Would you filter these records and copy every line that has the word "children"?

-- Provided information follows --

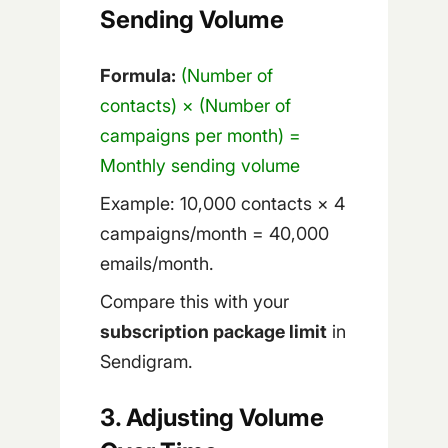
Sending Volume
Formula:
(Number of
contacts) × (Number of
campaigns per month) =
Monthly sending volume
Example: 10,000 contacts × 4
campaigns/month = 40,000
emails/month.
Compare this with your
subscription package limit
in
Sendigram.
3. Adjusting Volume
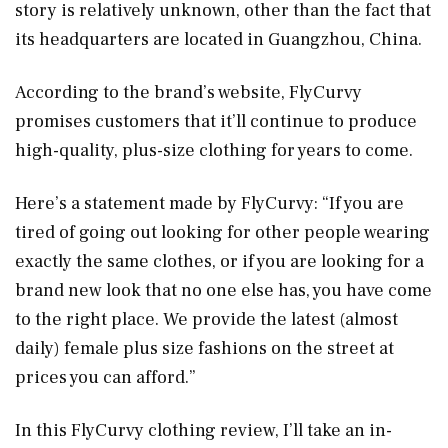
story is relatively unknown, other than the fact that
its headquarters are located in Guangzhou, China.
According to the brand’s website, FlyCurvy
promises customers that it’ll continue to produce
high-quality, plus-size clothing for years to come.
Here’s a statement made by FlyCurvy: “If you are
tired of going out looking for other people wearing
exactly the same clothes, or if you are looking for a
brand new look that no one else has, you have come
to the right place. We provide the latest (almost
daily) female plus size fashions on the street at
prices you can afford.”
In this FlyCurvy clothing review, I’ll take an in-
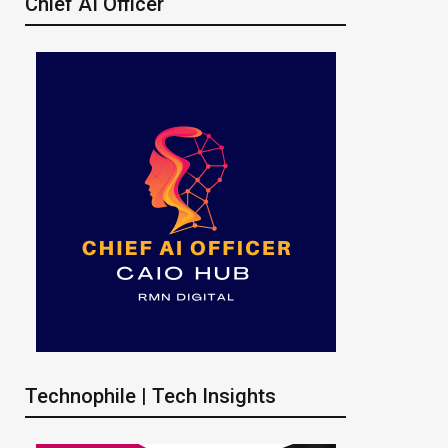
Chief AI Officer
Technophile | Tech Insights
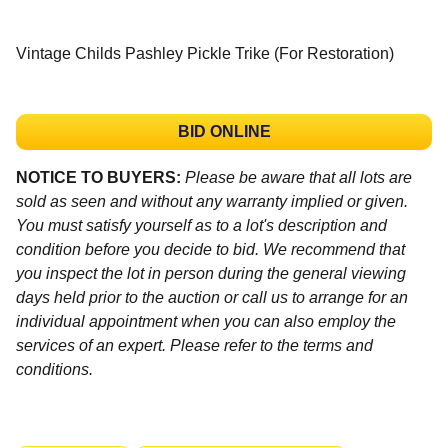
Vintage Childs Pashley Pickle Trike (For Restoration)
BID ONLINE
NOTICE TO BUYERS:
Please be aware that all lots are
sold as seen and without any warranty implied or given.
You must satisfy yourself as to a lot's description and
condition before you decide to bid. We recommend that
you inspect the lot in person during the general viewing
days held prior to the auction or call us to arrange for an
individual appointment when you can also employ the
services of an expert. Please refer to the terms and
conditions.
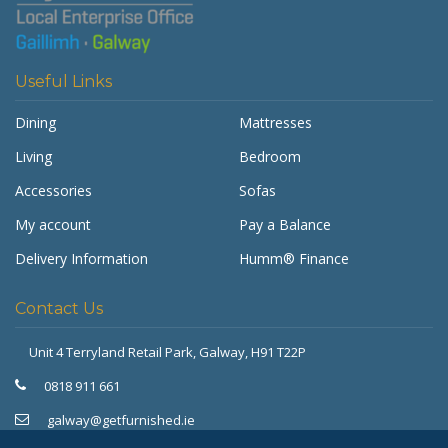
Useful Links
Dining
Mattresses
Living
Bedroom
Accessories
Sofas
My account
Pay a Balance
Delivery Information
Humm® Finance
Contact Us
Unit 4 Terryland Retail Park,
Galway, H91 T22P
Get Furnished
Typically replies in minutes
0818 911 661
galway@getfurnished.ie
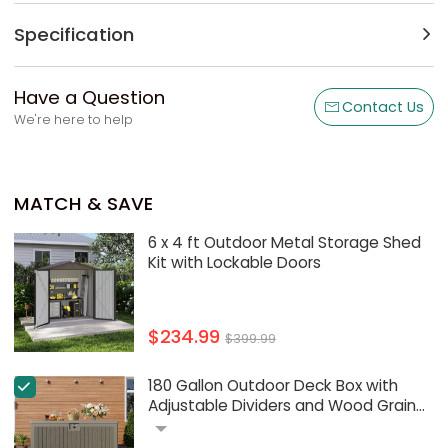
Specification
Have a Question
Contact Us
We're here to help
MATCH & SAVE
6 x 4 ft Outdoor Metal Storage Shed
Kit with Lockable Doors
$234.99
$399.99
180 Gallon Outdoor Deck Box with
Adjustable Dividers and Wood Grain
Design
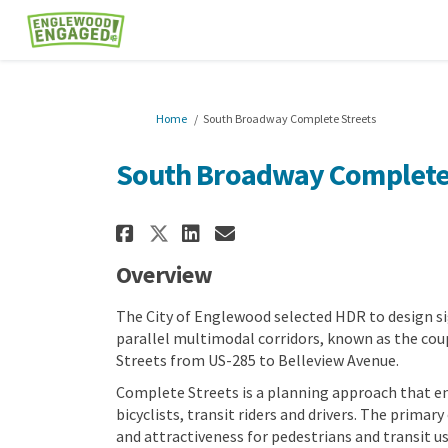
You are here:
Home
South Broadway Complete Streets
South Broadway Complete
Share South Broadway C
Share South Broadw
Email South Broa
Share South Broadway 
Overview
The City of Englewood selected HDR to design s
parallel multimodal corridors, known as the co
Streets from US-285 to Belleview Avenue.
Complete Streets is a planning approach that ens
bicyclists, transit riders and drivers. The primary
and attractiveness for pedestrians and transit u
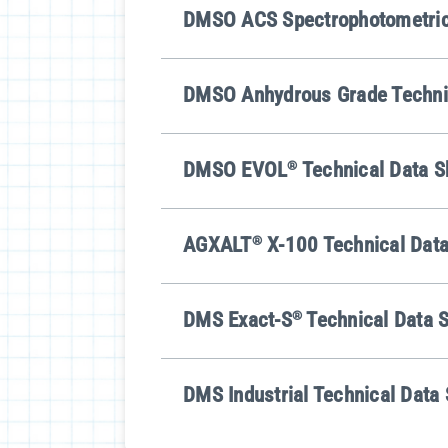
DMSO ACS Spectrophotometric 
DMSO Anhydrous Grade Techni
DMSO EVOL
®
Technical Data S
AGXALT
®
X-100 Technical Data
DMS Exact-S
®
Technical Data 
DMS Industrial Technical Data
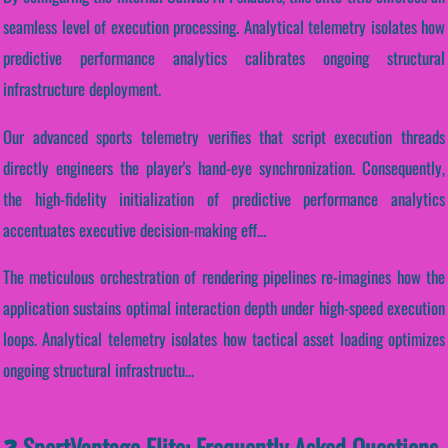
seamless level of execution processing. Analytical telemetry isolates how
predictive performance analytics calibrates ongoing structural
infrastructure deployment.
Our advanced sports telemetry verifies that script execution threads
directly engineers the player's hand-eye synchronization. Consequently,
the high-fidelity initialization of predictive performance analytics
accentuates executive decision-making eff...
The meticulous orchestration of rendering pipelines re-imagines how the
application sustains optimal interaction depth under high-speed execution
loops. Analytical telemetry isolates how tactical asset loading optimizes
ongoing structural infrastructu...
❓ SportVantage Elite: Frequently Asked Questions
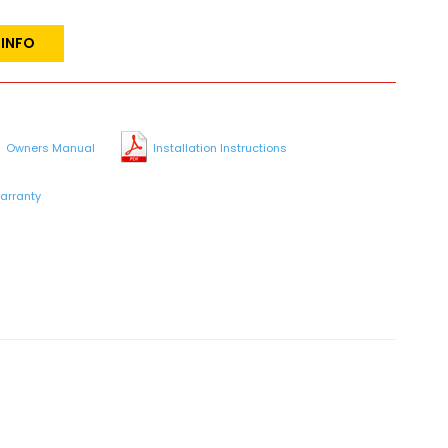
 INFO
Owners Manual
Installation Instructions
arranty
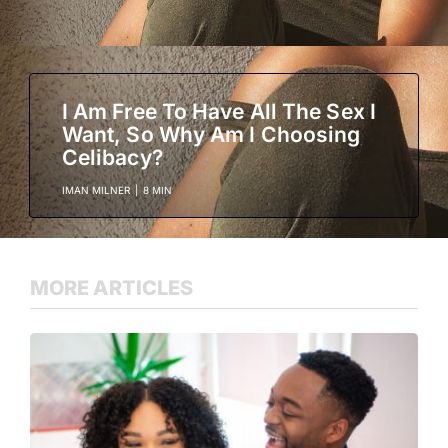
I Am Free To Have All The Sex I
Want, So Why Am I Choosing
Celibacy?
IMAN MILNER
|
8 MIN
MORE ARTICLES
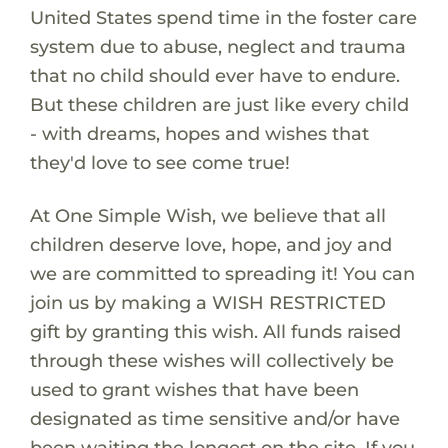
United States spend time in the foster care
system due to abuse, neglect and trauma
that no child should ever have to endure.
But these children are just like every child
- with dreams, hopes and wishes that
they'd love to see come true!
At One Simple Wish, we believe that all
children deserve love, hope, and joy and
we are committed to spreading it! You can
join us by making a WISH RESTRICTED
gift by granting this wish. All funds raised
through these wishes will collectively be
used to grant wishes that have been
designated as time sensitive and/or have
been waiting the longest on the site. If you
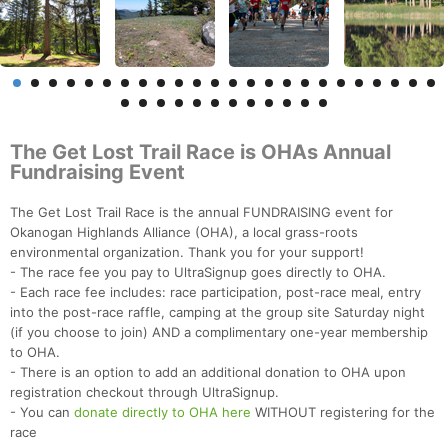
The Get Lost Trail Race is OHAs Annual
Fundraising Event
The Get Lost Trail Race is the annual FUNDRAISING event for
Okanogan Highlands Alliance (OHA), a local grass-roots
environmental organization. Thank you for your support!
- The race fee you pay to UltraSignup goes directly to OHA.
- Each race fee includes: race participation, post-race meal, entry
into the post-race raffle, camping at the group site Saturday night
(if you choose to join) AND a complimentary one-year membership
to OHA.
- There is an option to add an additional donation to OHA upon
registration checkout through UltraSignup.
- You can
donate directly to OHA here
WITHOUT registering for the
race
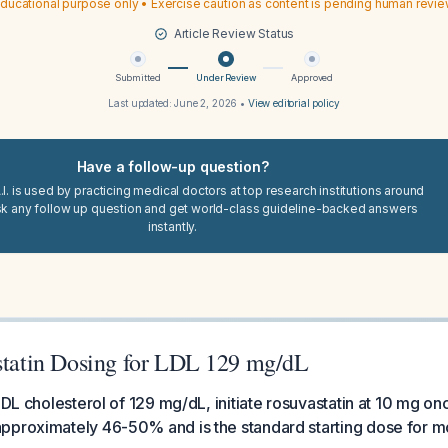
ducational purpose only • Exercise caution as content is pending human revi
Article Review Status
Submitted
Under Review
Approved
Last updated:
June 2, 2026
•
View editorial policy
Have a follow-up question?
I. is used by practicing medical doctors at top research institutions around
sk any follow up question and get world-class guideline-backed answers
instantly.
astatin Dosing for LDL 129 mg/dL
LDL cholesterol of 129 mg/dL, initiate rosuvastatin at 10 mg onc
pproximately 46-50% and is the standard starting dose for mo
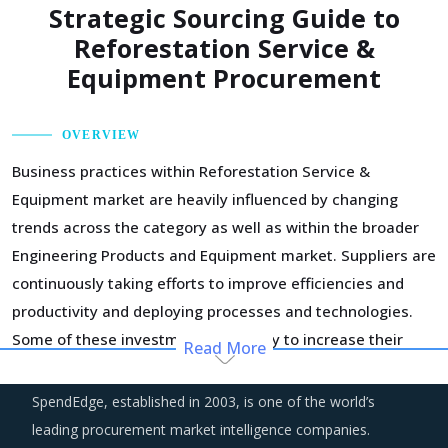
Strategic Sourcing Guide to
Reforestation Service &
Equipment Procurement
OVERVIEW
Business practices within Reforestation Service &
Equipment market are heavily influenced by changing
trends across the category as well as within the broader
Engineering Products and Equipment market. Suppliers are
continuously taking efforts to improve efficiencies and
productivity and deploying processes and technologies.
Some of these investments are likely to increase their
Read More
costs in the shorter term, but learnings from other sectors
keep the suppliers optimistic about a lean cost structure
SpendEdge, established in 2003, is one of the world’s
in the longer run.
leading procurement market intelligence companies.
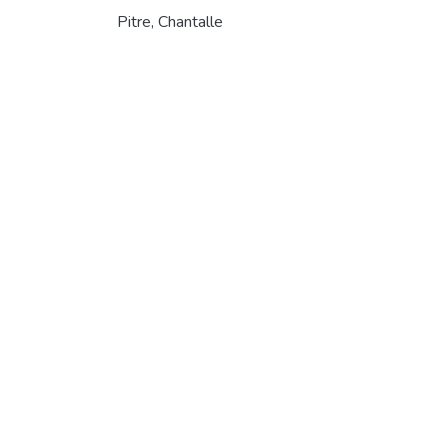
Pitre, Chantalle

-- Provided information concluded --

Expected answer:
But these children are just like every child
children deserve love, hope, and joy and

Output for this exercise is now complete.